Stephen Marcus, the attorney for the FOCUS coordinated lawsuit, according to Ms. Chandler, referred to the finding by the federal judge as a “favorable opinion.”
As you may recall, when we last discussed this issue former Attorney General Irvin Nathan had asked the court to dismiss the lawsuit on the grounds that the Mayor and D.C. Council had the authority to make spending decisions regarding DCPS, the school system it oversees. There is only one problem with this argument. The law states that all funding for both the traditional schools and charters must come through the Uniform Per Student Funding Formula.

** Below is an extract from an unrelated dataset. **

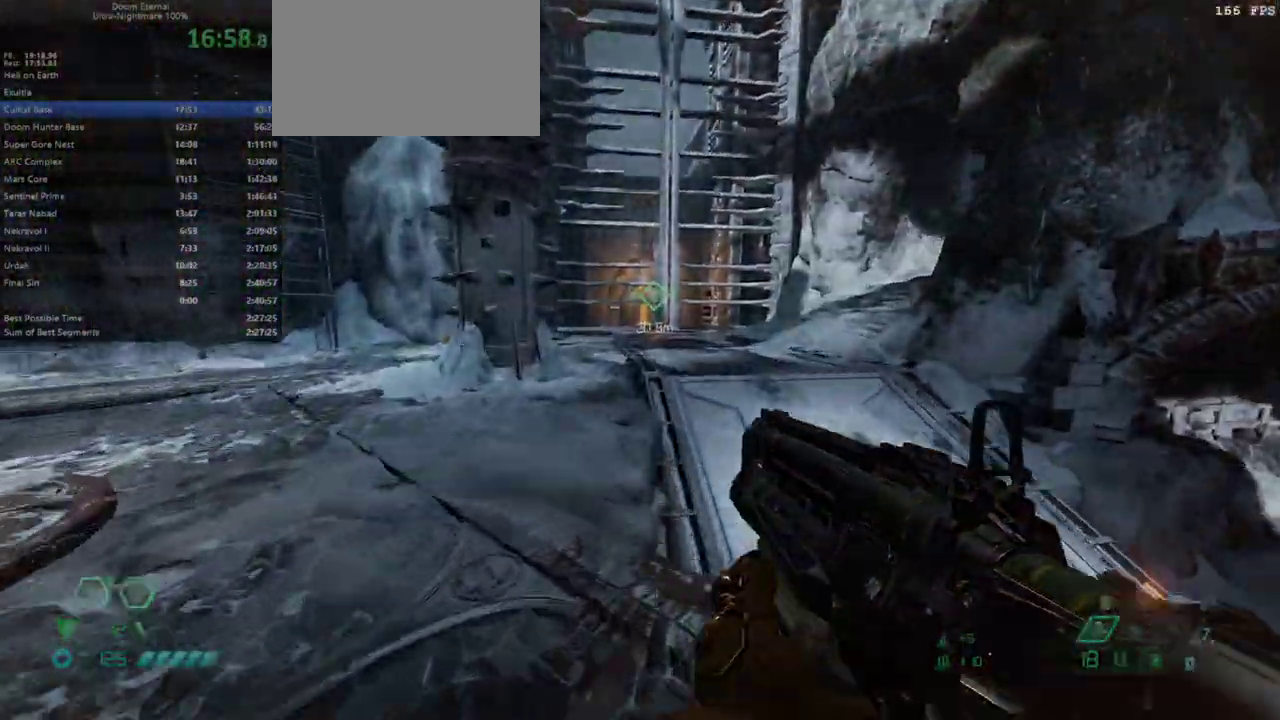
{"keys": ["fw"], "mouse": [], "events": [[33, "jump", "down"], [133, "jump", "up"], [233, "jump", "down"], [333, "jump", "up"], [367, "dash", "down"], [467, "dash", "up"]]}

It has been estimated that DCPS receives about $100 million a year more than charters get outside of this statute.
The new Attorney General Karl Racine and Mayor Muriel Bowser have not officially commented on the funding challenge by charters.
The Judge did, however, get part of the law wrong. She ruled that the city had not violated the U.S. Constitution’s supremacy clause which designates acts by Congress the “law of the land.” The UPSFF legislation originated with Congress and if this opinion was correct then the D.C. Council could have thrown out the federal law that first created charter schools in the nation’s capital as well as the Opportunity Scholarship Program written in part by U.S. House Speaker Boehner. Perhaps Mr. Marcus should appeal this part of the decision.